Despite differences in political packaging, the Imperial Regime and the Derg were, as the EPRDF is now, against “diversity in unity”. All three consider ethnic diversity as a natural datum. In all these regimes, ethnicity is reified and not recognized as a historical process that is breaking out of and going beyond its particularisms. The Imperial regime put ethnicity out of sight: one has to be Amharized to be visible; the Derg criminalized it; and the EPRDF transformed it into a fetish. All three developed mechanisms to keep Ethiopian ethnies apart in order to implement their divide-and-exploit policies. Despite institutional differences, the political goal in all these regimes is the same: to stifle the universal democratic potential that gestates in the historical transformation of Ethiopian ethnies. No wonder then that all three regimes are stuck with the vicious alternative of either authoritarianism or disintegration. The idea that diversity could be mediated democratically to deliver national unity (“diversity in unity”) is totally alien to these three regimes. But no Ethiopian regime has gone as far as the EPRDF in using ethnic divisions, tagged as “unity in diversity”, to territorialize ethnic identities (ethnicstans or Killils) and to implement so brazenly the practice of “divide-conquer-exploit”.

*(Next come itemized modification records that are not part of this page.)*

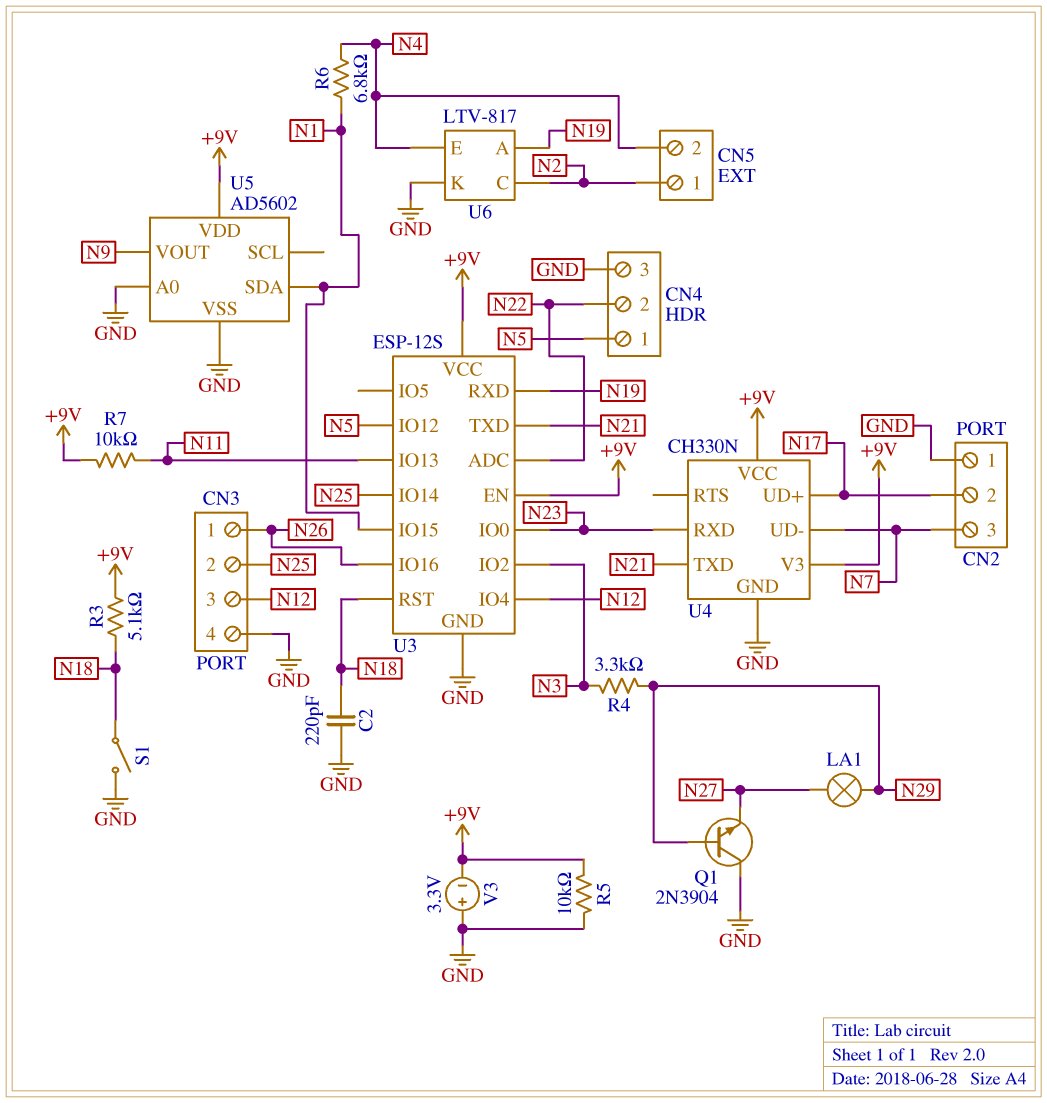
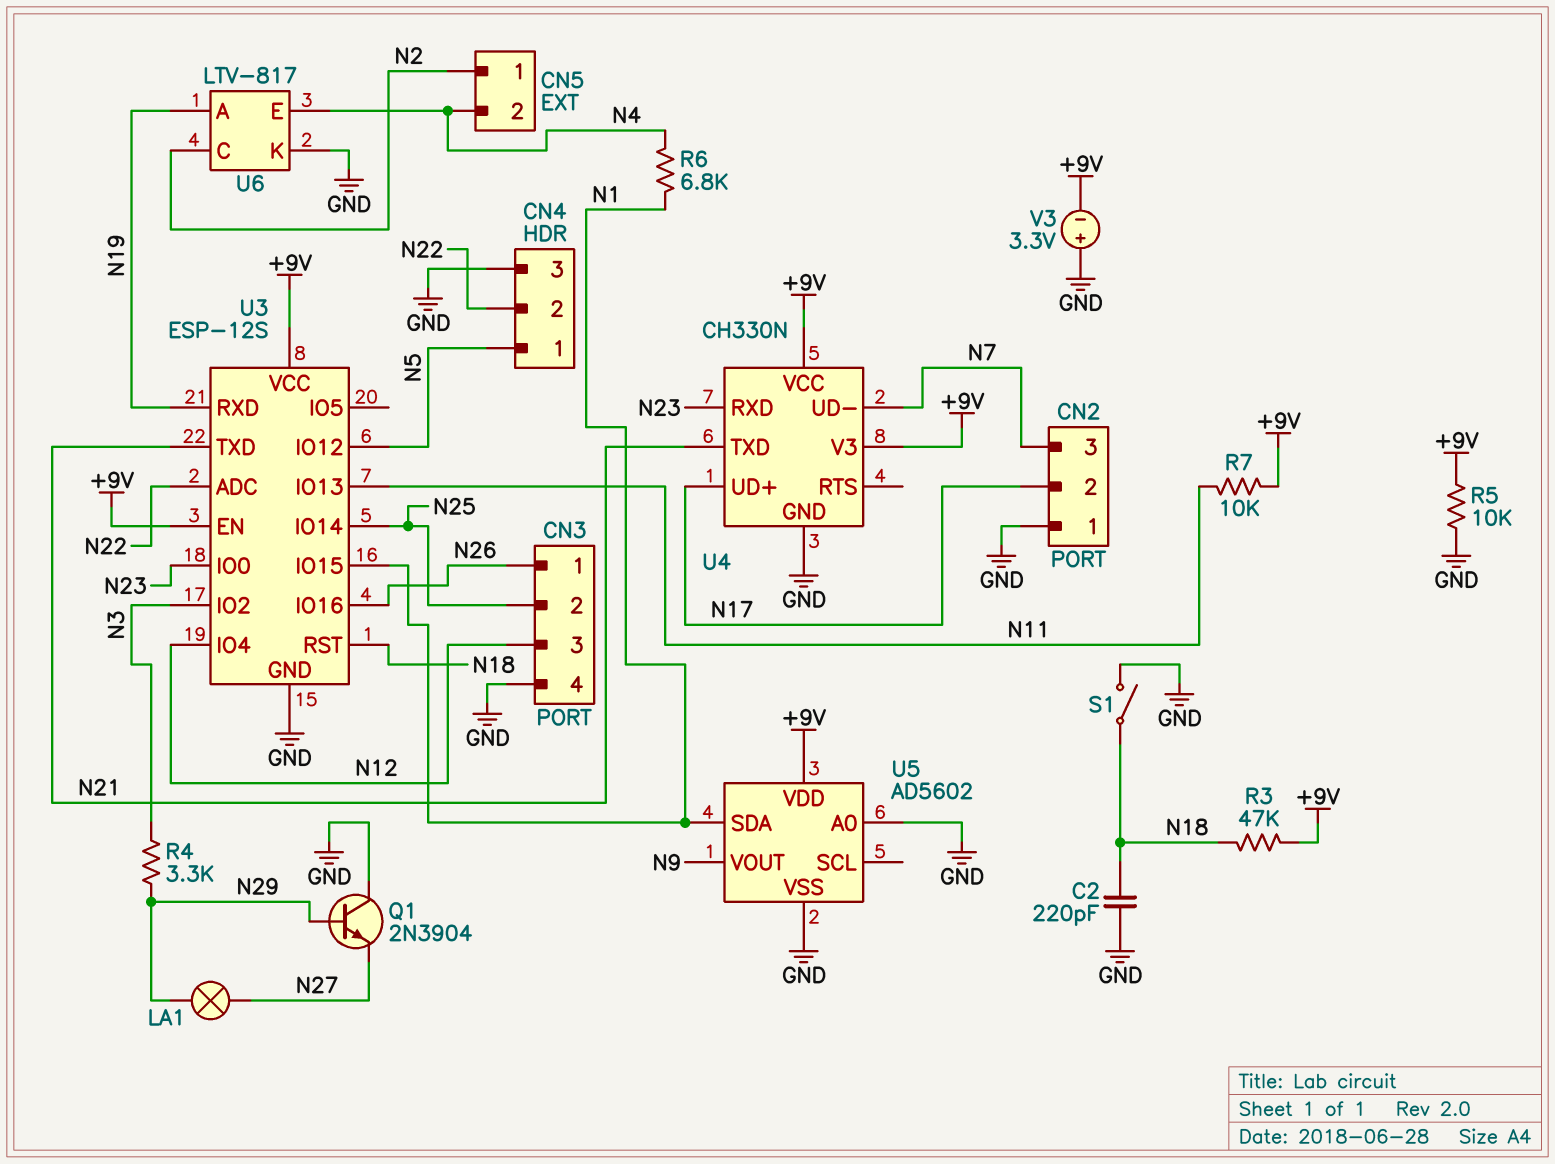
R3: 5.1k (+9V, N18) -> 47k (+9V, N18)

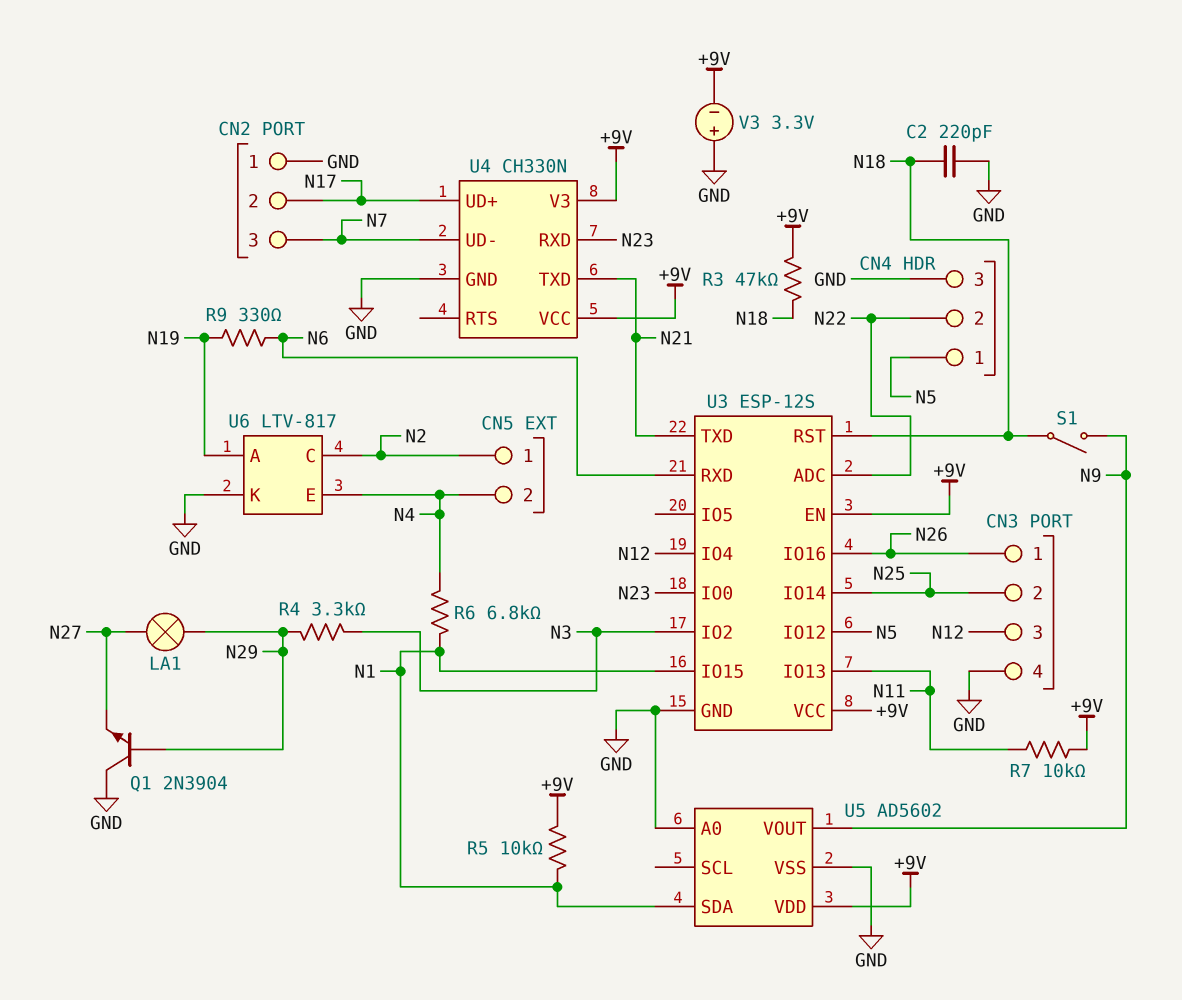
R5: 10k (+9V, GND) -> 10k (+9V, N1)
R9: none -> 330 (N6, N19)
S1: switch (GND, N18) -> switch (N9, N18)
U3 pin RXD: N19 -> N6

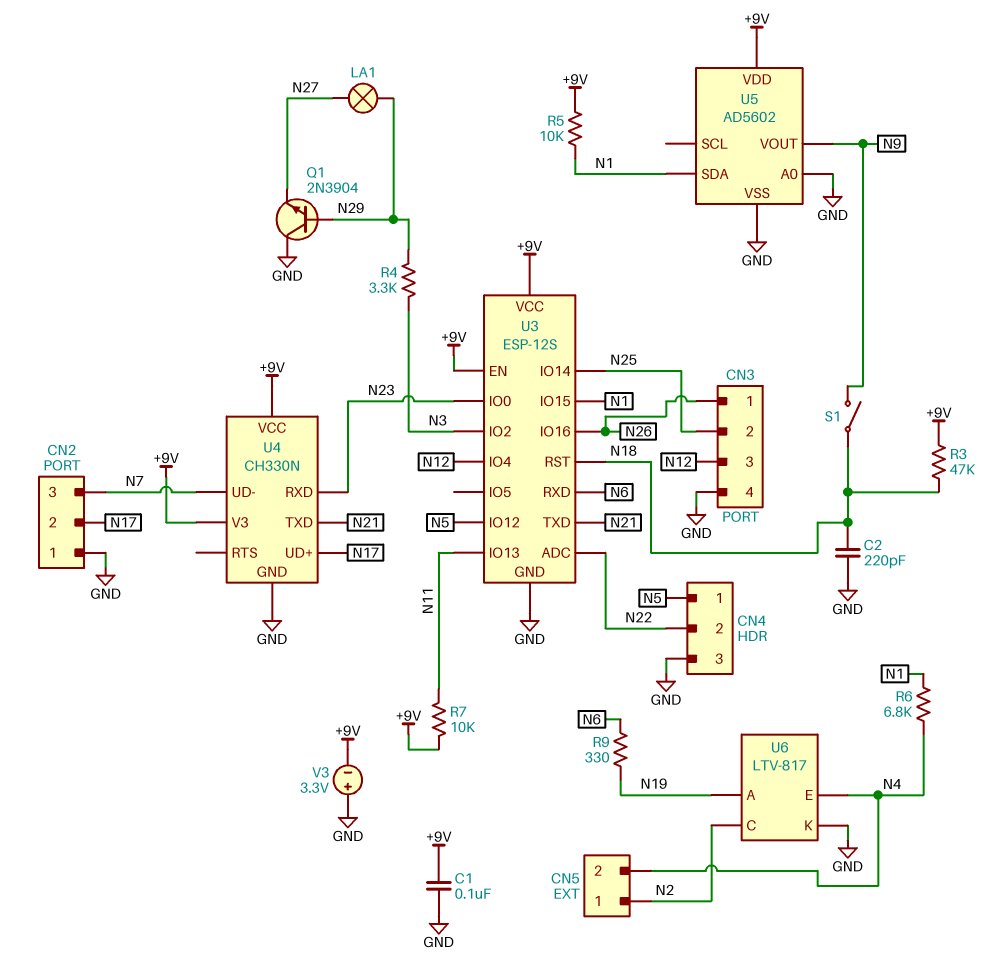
C1: none -> 100nF (+9V, GND)

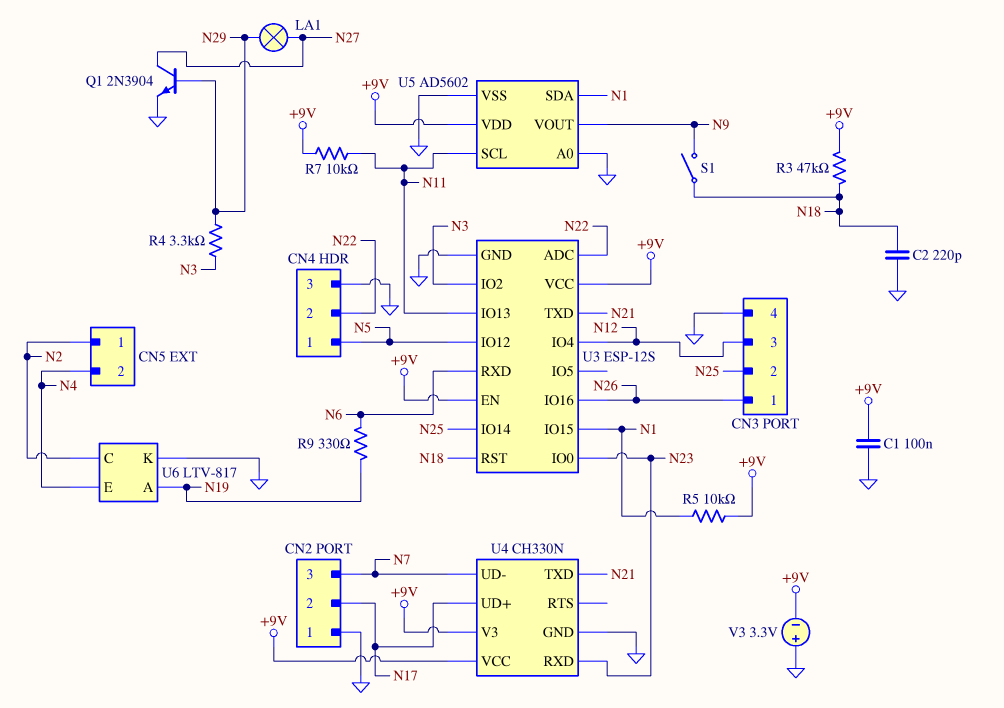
Q1: NPN 2N3904 (B N29, C GND, E N27) -> NPN 2N3904 (B N29, C N27, E GND)
R6: 6.8k (N1, N4) -> none
U5 pin SCL: none -> N11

It is then imperative to recognize that words matter. We need to use words that give voice to our ideal of a democratic, prosperous and united Ethiopia. “Unity in diversity” is logically and historically inimical to this ideal. The idea of “diversity in unity”, on the other hand, recognizes the universalizing potential of politics, liberates particular identities from their self-enclosures, and generates the principles, norms, and practices necessary to transform the territorial unity of Ethiopia into a democratic unity of Ethiopians.